The actress made the comments in an interview with Them, during which she was promoting her movie Jimpa, which tells the story of a mother taking her non-binary teenager to visit her gay grandfather in Amsterdam. Directed by Sophie Hyde, it co-stars John Lithgow and Aud Mason-Hyde.
Colman said: “Throughout my whole life, I’ve had arguments with people where I’ve always felt sort of nonbinary. Don’t make that a big sort of title! But I’ve never felt massively feminine in my being female. I’ve always described myself to my husband as a gay man. And he goes, ‘Yeah, I get that.’

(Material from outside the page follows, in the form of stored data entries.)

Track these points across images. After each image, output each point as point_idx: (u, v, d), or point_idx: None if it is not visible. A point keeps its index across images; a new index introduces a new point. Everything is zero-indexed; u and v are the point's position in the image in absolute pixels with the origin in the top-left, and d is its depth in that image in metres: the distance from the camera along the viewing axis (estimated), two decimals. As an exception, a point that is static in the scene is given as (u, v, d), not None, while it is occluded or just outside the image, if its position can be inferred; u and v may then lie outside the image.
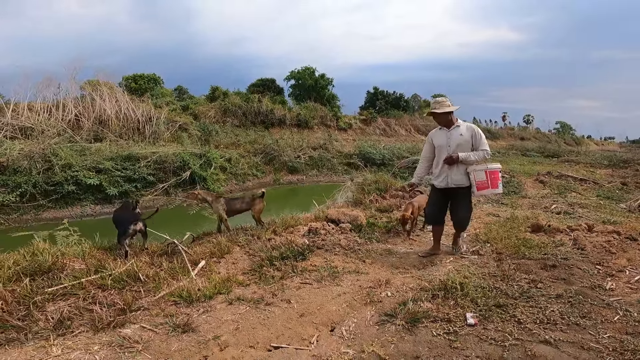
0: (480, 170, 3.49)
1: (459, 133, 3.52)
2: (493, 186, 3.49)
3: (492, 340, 2.15)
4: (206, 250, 3.53)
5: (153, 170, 11.07)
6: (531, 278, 3.04)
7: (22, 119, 12.37)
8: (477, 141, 3.51)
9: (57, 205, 9.57)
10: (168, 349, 2.07)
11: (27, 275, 2.72)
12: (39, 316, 2.30)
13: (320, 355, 2.03)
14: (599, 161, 15.00)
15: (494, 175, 3.50)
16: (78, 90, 14.62)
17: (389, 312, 2.48)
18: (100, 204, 10.10)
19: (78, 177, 9.75)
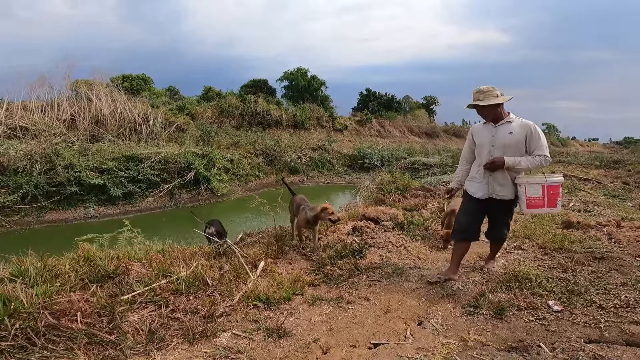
0: (536, 184, 2.73)
1: (509, 131, 2.75)
2: (550, 205, 2.75)
3: (585, 323, 2.21)
4: (260, 251, 3.47)
5: (157, 171, 10.84)
6: (589, 269, 3.12)
7: (16, 119, 11.96)
8: (534, 143, 2.72)
9: (60, 207, 9.26)
10: (272, 356, 2.00)
11: (92, 282, 2.60)
12: (126, 328, 2.17)
13: (424, 347, 2.03)
14: (590, 162, 15.49)
15: (554, 191, 2.75)
16: (73, 89, 14.18)
17: (472, 303, 2.51)
18: (104, 205, 9.84)
19: (81, 178, 9.46)
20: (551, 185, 2.75)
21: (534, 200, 2.75)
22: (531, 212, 2.91)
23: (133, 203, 10.24)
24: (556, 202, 2.78)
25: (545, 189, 2.74)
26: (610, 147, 26.68)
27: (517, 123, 2.80)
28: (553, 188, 2.76)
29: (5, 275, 2.54)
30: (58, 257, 3.17)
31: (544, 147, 2.73)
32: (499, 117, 2.82)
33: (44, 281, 2.50)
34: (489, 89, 2.78)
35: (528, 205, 2.76)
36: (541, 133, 2.77)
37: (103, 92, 14.40)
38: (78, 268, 2.77)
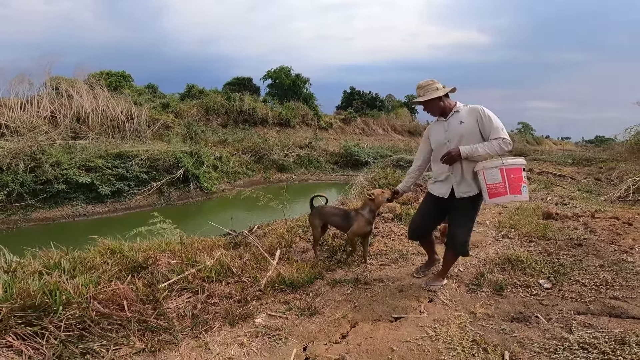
0: (493, 168, 2.43)
1: (459, 120, 2.54)
2: (513, 191, 2.42)
3: (572, 299, 2.56)
4: (273, 241, 3.69)
5: (146, 169, 10.80)
6: (571, 254, 3.52)
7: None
8: (487, 126, 2.46)
9: (47, 205, 9.11)
10: (308, 331, 2.24)
11: (127, 273, 2.75)
12: (171, 314, 2.34)
13: (439, 319, 2.32)
14: (563, 160, 16.40)
15: (515, 175, 2.43)
16: (53, 86, 13.80)
17: (474, 282, 2.83)
18: (92, 203, 9.73)
19: (68, 176, 9.34)
20: (510, 167, 2.43)
21: (495, 188, 2.44)
22: (495, 202, 2.50)
23: (122, 201, 10.16)
24: (520, 188, 2.43)
25: (504, 173, 2.42)
26: (582, 146, 28.17)
27: (465, 110, 2.57)
28: (513, 171, 2.43)
29: (39, 268, 2.65)
30: (77, 250, 3.29)
31: (500, 129, 2.44)
32: (447, 110, 2.62)
33: (80, 273, 2.63)
34: (428, 83, 2.61)
35: (490, 195, 2.45)
36: (492, 115, 2.49)
37: (84, 89, 14.12)
38: (107, 260, 2.91)
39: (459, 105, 2.62)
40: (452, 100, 2.65)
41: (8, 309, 2.05)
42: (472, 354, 1.95)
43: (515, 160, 2.50)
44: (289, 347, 2.12)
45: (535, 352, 1.95)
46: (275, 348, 2.12)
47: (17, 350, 1.93)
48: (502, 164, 2.43)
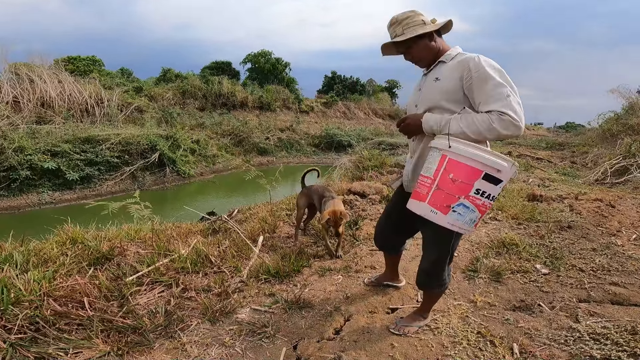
0: (436, 150, 1.51)
1: (434, 76, 1.66)
2: (434, 202, 1.47)
3: (572, 285, 2.45)
4: (256, 226, 3.44)
5: (117, 153, 10.22)
6: (562, 237, 3.44)
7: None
8: (476, 88, 1.52)
9: (10, 193, 8.49)
10: (298, 327, 2.03)
11: (89, 266, 2.44)
12: (141, 311, 2.07)
13: (439, 310, 2.16)
14: (538, 144, 16.73)
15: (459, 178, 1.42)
16: (12, 72, 12.80)
17: (469, 268, 2.69)
18: (60, 190, 9.16)
19: (32, 161, 8.70)
20: (457, 160, 1.40)
21: (421, 184, 1.51)
22: (412, 207, 1.56)
23: (92, 187, 9.62)
24: (451, 205, 1.41)
25: (442, 165, 1.43)
26: (554, 131, 28.96)
27: (455, 61, 1.60)
28: (459, 169, 1.40)
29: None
30: (36, 241, 2.94)
31: (498, 96, 1.44)
32: (430, 57, 1.69)
33: (34, 266, 2.32)
34: (407, 16, 1.65)
35: (413, 192, 1.57)
36: (490, 70, 1.48)
37: (46, 73, 13.19)
38: (66, 251, 2.59)
39: (452, 52, 1.65)
40: (446, 43, 1.71)
41: None
42: (478, 347, 1.80)
43: (476, 151, 1.37)
44: (278, 346, 1.90)
45: (545, 344, 1.81)
46: (262, 348, 1.89)
47: None
48: (447, 147, 1.41)
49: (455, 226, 1.45)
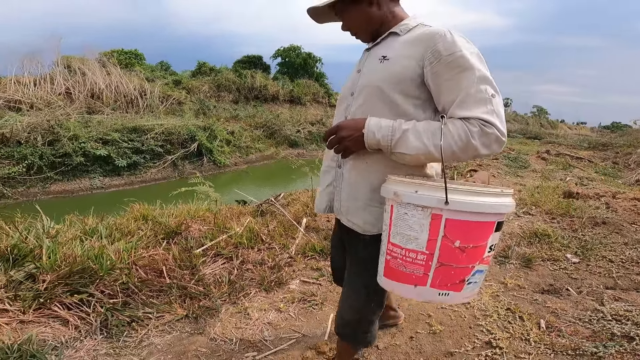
0: (417, 207, 0.92)
1: (381, 53, 1.11)
2: (443, 284, 0.95)
3: (600, 274, 2.58)
4: (298, 209, 3.74)
5: (161, 142, 10.88)
6: (594, 231, 3.52)
7: (10, 92, 11.66)
8: (449, 82, 0.98)
9: (65, 178, 9.26)
10: (342, 297, 2.32)
11: (162, 239, 2.79)
12: (209, 280, 2.38)
13: (470, 287, 2.37)
14: (579, 144, 16.14)
15: (471, 242, 0.92)
16: (65, 64, 13.82)
17: (501, 254, 2.87)
18: (109, 176, 9.88)
19: (85, 149, 9.44)
20: (463, 220, 0.90)
21: (401, 258, 0.98)
22: (391, 287, 1.04)
23: (137, 174, 10.31)
24: (465, 279, 0.95)
25: (438, 231, 0.91)
26: (598, 131, 27.68)
27: (414, 34, 1.08)
28: (468, 230, 0.91)
29: (78, 234, 2.72)
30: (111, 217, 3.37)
31: (487, 95, 0.97)
32: (385, 28, 1.17)
33: (117, 239, 2.69)
34: None
35: (386, 271, 1.03)
36: (474, 56, 0.99)
37: (96, 66, 14.14)
38: (141, 226, 2.98)
39: (412, 23, 1.13)
40: (401, 10, 1.19)
41: (54, 277, 2.02)
42: (507, 320, 2.00)
43: (483, 199, 0.90)
44: (326, 312, 2.18)
45: (570, 322, 1.99)
46: (312, 313, 2.18)
47: (63, 320, 1.93)
48: (445, 202, 0.88)
49: (469, 297, 1.03)
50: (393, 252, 1.00)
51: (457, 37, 1.00)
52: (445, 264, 0.94)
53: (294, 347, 1.92)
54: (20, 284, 2.03)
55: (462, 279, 0.96)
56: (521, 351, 1.75)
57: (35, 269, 2.08)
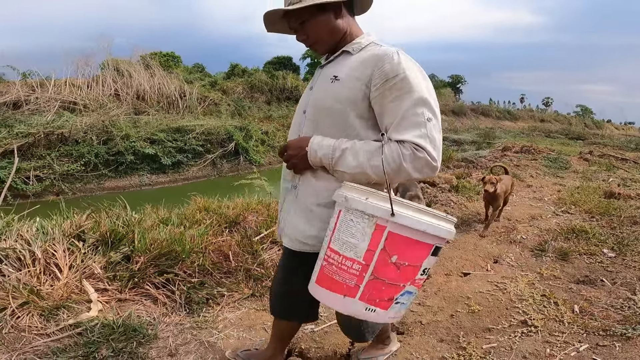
0: (363, 214, 0.94)
1: (333, 73, 1.15)
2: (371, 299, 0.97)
3: (635, 267, 2.69)
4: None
5: (201, 142, 11.52)
6: (633, 229, 3.57)
7: (64, 94, 12.71)
8: (390, 105, 1.04)
9: (117, 175, 10.05)
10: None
11: (225, 228, 3.12)
12: (268, 264, 2.66)
13: (507, 277, 2.57)
14: (626, 144, 15.41)
15: (408, 261, 0.96)
16: (114, 66, 14.84)
17: (537, 248, 3.02)
18: (156, 173, 10.60)
19: (136, 148, 10.19)
20: (405, 236, 0.93)
21: (337, 266, 0.99)
22: (319, 296, 1.07)
23: (181, 172, 10.99)
24: (392, 298, 0.99)
25: (379, 242, 0.94)
26: (648, 132, 26.22)
27: (362, 55, 1.12)
28: (407, 248, 0.95)
29: (156, 222, 3.11)
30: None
31: (422, 119, 1.02)
32: (342, 43, 1.19)
33: (188, 227, 3.06)
34: None
35: (319, 277, 1.06)
36: (418, 79, 1.05)
37: (141, 68, 15.06)
38: (204, 217, 3.37)
39: (365, 41, 1.16)
40: (357, 26, 1.21)
41: (146, 258, 2.29)
42: (543, 304, 2.19)
43: (427, 218, 0.94)
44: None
45: (603, 308, 2.15)
46: (359, 293, 2.46)
47: (152, 298, 2.18)
48: (389, 214, 0.91)
49: (395, 318, 1.06)
50: (330, 258, 1.01)
51: (404, 58, 1.06)
52: (379, 278, 0.96)
53: None
54: (116, 265, 2.36)
55: (391, 296, 0.98)
56: (555, 330, 1.94)
57: (130, 251, 2.42)
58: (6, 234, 2.37)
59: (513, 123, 27.18)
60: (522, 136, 18.53)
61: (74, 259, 2.29)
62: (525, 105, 40.97)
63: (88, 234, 2.52)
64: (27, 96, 11.40)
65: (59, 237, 2.40)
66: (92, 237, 2.49)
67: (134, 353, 1.71)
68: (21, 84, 11.89)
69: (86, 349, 1.69)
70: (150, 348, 1.79)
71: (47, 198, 8.48)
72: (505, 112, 29.66)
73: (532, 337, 1.90)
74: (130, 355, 1.70)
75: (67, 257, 2.28)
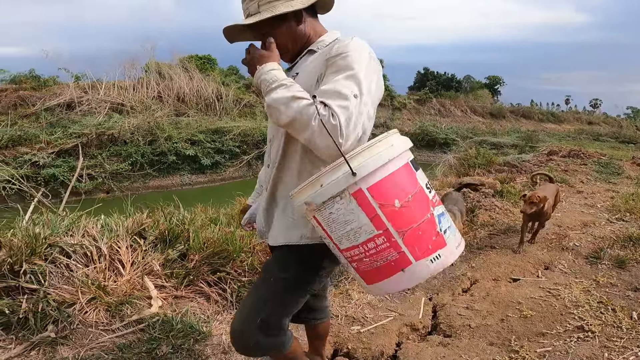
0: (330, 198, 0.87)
1: (296, 71, 1.17)
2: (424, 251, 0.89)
3: (699, 278, 2.53)
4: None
5: (238, 143, 11.89)
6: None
7: (113, 96, 13.52)
8: (328, 76, 1.02)
9: (161, 174, 10.57)
10: (432, 285, 2.57)
11: None
12: None
13: (560, 283, 2.49)
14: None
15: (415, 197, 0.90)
16: (156, 70, 15.58)
17: (592, 255, 2.91)
18: (195, 173, 11.05)
19: (177, 148, 10.68)
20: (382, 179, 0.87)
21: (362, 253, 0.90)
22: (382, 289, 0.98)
23: (218, 172, 11.39)
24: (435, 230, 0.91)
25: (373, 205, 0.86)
26: None
27: (328, 48, 1.10)
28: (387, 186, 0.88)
29: (206, 222, 3.23)
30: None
31: (348, 93, 0.96)
32: (306, 46, 1.19)
33: (236, 226, 3.13)
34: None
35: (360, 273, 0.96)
36: (362, 60, 1.02)
37: (181, 71, 15.74)
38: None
39: (329, 38, 1.17)
40: (321, 27, 1.21)
41: (200, 257, 2.35)
42: (600, 311, 2.12)
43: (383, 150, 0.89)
44: (417, 297, 2.46)
45: (665, 317, 2.04)
46: (405, 297, 2.47)
47: (206, 295, 2.23)
48: (351, 176, 0.85)
49: (461, 247, 1.03)
50: (355, 256, 0.90)
51: (356, 43, 1.04)
52: (406, 229, 0.86)
53: (391, 323, 2.20)
54: (172, 262, 2.43)
55: (435, 232, 0.90)
56: (613, 336, 1.88)
57: (185, 249, 2.49)
58: (73, 230, 2.47)
59: (557, 126, 25.85)
60: (568, 139, 17.63)
61: (135, 256, 2.38)
62: (571, 107, 38.87)
63: (148, 231, 2.62)
64: (80, 98, 12.23)
65: (122, 234, 2.50)
66: (152, 235, 2.59)
67: (192, 350, 1.78)
68: (74, 86, 12.75)
69: (149, 345, 1.75)
70: (205, 345, 1.85)
71: (98, 196, 9.07)
72: (548, 114, 28.21)
73: (589, 342, 1.85)
74: (188, 352, 1.76)
75: (129, 253, 2.37)
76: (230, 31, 1.19)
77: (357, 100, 0.96)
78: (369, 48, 1.06)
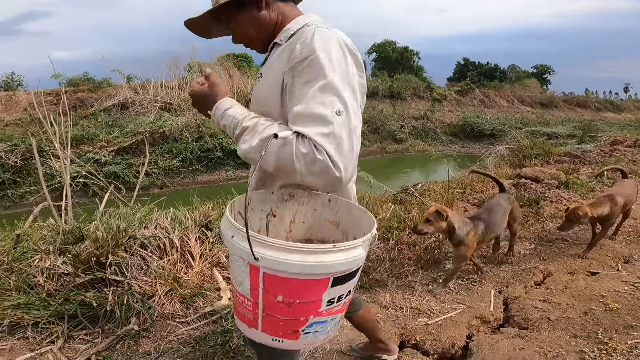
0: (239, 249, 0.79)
1: (261, 71, 1.04)
2: (274, 330, 0.86)
3: None
4: (434, 198, 3.97)
5: (278, 139, 12.11)
6: None
7: (162, 95, 14.22)
8: (296, 92, 0.85)
9: (208, 170, 11.02)
10: (501, 277, 2.51)
11: None
12: (371, 257, 2.70)
13: (646, 279, 2.32)
14: None
15: (298, 298, 0.81)
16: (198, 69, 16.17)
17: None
18: (240, 168, 11.41)
19: (223, 144, 11.08)
20: (283, 277, 0.78)
21: (237, 299, 0.91)
22: (237, 323, 0.96)
23: (260, 167, 11.67)
24: (297, 330, 0.86)
25: (258, 282, 0.81)
26: None
27: (288, 45, 0.93)
28: (291, 287, 0.79)
29: None
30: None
31: (327, 112, 0.79)
32: (276, 34, 1.01)
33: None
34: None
35: (235, 310, 0.96)
36: (331, 60, 0.83)
37: (221, 70, 16.24)
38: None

“So I do feel at home and at ease. I feel like I have a foot in various camps. I know many people who do. I don’t really spend an awful lot of time with people who are very staunchly heterosexual…. The men I know and love are very in touch with all sides of themselves.”
On her attraction to queer stories, she added: “I think it’s a community that I love being welcomed into. I find the most loving and the most beautiful stories are from that community. And I feel really honored to be welcomed.”
Colman’s comments came as Mason-Hyde, who came to see Lithgow as “in some capacity a mentor” during Jimpa, said that the actor’s casting as Albus Dumbledore in the HBO Harry Potter series “feels vaguely hurtful” because of its links to trans rights critic J.K. Rowling.
“He is such an incredibly talented actor, but also such a beautiful human to make work with, and that was my experience with John,” Mason-Hyde told OUT. “I never felt invalidated or questioned or doubted in my identity or in my transness by him. I consistently felt that he was a very loving and a very guiding co-star.”
Mason-Hyde added: “And so there’s an element of this that feels vaguely hurtful. But also I think that he’s making this decision after we had made the film and after we had premiered the film, can’t take away from what we had and the time that we spent together and the beautiful work that he does in this movie and actually how incredibly authentically he played the role.”